Title: Seismicity and rupture behavior in geometrically complex fault zones

Abstract: Faults are geometrically complex at all scales: from the fractal topography of individual surfaces, to kilometer-scale features such as bends and step-overs, to widespread damage zones surrounding major faults. Although this complexity has long been recognized as an essential aspect controlling earthquake rupture and seismicity patterns, a quantitative understanding of the link between fault geometry and its seismic behavior is still limited.

In this talk I will present recent progress in this area, focusing on a few studies across a range of spatial scales and tectonic settings: 1. Slip complexity mediated by fault roughness during slow slip events (SSEs); 2. The role of subducting seamounts in earthquake nucleation and arrest; 3. Seismicity patterns in the damage zone.

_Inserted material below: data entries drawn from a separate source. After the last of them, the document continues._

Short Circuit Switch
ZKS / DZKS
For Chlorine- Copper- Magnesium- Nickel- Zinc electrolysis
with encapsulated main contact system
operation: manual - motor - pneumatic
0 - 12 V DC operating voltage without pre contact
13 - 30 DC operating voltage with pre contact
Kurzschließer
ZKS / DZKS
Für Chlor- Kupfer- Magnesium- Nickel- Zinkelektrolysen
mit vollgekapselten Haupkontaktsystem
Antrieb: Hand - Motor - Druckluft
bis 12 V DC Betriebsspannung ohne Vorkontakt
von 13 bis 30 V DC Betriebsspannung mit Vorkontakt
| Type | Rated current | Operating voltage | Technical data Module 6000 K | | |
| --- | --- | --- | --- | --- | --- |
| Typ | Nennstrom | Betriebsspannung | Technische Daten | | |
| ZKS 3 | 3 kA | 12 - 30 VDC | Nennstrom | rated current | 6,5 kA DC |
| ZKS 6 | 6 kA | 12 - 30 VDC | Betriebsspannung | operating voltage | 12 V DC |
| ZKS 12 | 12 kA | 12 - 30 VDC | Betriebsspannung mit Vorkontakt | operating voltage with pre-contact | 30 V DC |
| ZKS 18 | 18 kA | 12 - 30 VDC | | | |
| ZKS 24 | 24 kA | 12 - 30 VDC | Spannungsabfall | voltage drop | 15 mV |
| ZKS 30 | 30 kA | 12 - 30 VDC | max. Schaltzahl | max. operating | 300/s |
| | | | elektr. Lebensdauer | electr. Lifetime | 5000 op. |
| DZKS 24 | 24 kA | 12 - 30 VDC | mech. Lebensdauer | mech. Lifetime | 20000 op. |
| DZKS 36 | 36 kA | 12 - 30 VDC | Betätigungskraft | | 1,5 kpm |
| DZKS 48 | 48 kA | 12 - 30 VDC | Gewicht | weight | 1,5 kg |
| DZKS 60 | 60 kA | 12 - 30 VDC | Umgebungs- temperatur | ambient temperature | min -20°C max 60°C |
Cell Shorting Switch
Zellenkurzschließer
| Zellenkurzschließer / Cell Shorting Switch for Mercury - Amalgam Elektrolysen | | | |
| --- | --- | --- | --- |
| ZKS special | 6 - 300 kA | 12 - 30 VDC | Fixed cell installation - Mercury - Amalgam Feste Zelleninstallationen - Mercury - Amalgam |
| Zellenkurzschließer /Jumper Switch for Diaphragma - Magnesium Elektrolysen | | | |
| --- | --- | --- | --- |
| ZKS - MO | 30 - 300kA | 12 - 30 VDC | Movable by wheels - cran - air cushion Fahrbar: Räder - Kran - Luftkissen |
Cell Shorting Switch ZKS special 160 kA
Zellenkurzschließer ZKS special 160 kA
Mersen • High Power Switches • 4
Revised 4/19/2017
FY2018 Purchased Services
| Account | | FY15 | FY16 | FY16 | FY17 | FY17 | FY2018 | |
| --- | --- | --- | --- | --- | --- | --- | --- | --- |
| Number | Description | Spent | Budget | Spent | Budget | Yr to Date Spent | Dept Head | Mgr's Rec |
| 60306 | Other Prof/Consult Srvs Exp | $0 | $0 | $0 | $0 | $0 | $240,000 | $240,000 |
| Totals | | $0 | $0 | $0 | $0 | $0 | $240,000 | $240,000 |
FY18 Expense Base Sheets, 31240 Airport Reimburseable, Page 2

Back-propagating rupture fronts are commonly observed during slow slip events, offering an opportunity to probe the frictional properties of heterogeneous faults. We find that this behavior spontaneously emerges in numerical simulations of SSEs on rough, rate-state faults with a rate-strengthening transition at high slip rates. Back propagating fronts are triggered as a consequence of a “delayed stress drop” near the crack tip, caused by large local fluctuations slip rate as the rupture propagates through the heterogeneous stress field, coupled with rate-strengthening friction. While small scale heterogeneity favors this process, we demonstrate that back-propagating ruptures can also be included by large scale stress heterogeneity induced by far-field loading, offering a possible explanation for “boomerang earthquakes” along transform faults.

Subducted seamounts are an example of large-scale structural heterogeneity, and they have often been associated with earthquake nucleation and arrest. Here we use quasi-dynamic, elastic simulations to investigate how seamounts affect the seismic cycle. Seamount subduction modifies the state of stress on the subduction interface, creating regions of enhanced and reduced normal stress downdip and updip of the seamount. We find that this pattern can facilitate creep and earthquake nucleation, although the enhanced compression can cause ruptures to arrest. We identify different regimes, controlled by the amplitude of stress heterogeneity, and find that they are well explained by fracture mechanics criteria that account for spatial variations in stress drop and fracture energy modulated by normal stress. These results extend previous criteria for the occurrence of partial ruptures and super-cycles on heterogeneous faults, and qualitatively explain the variability in earthquake behavior observed along subduction megathrusts.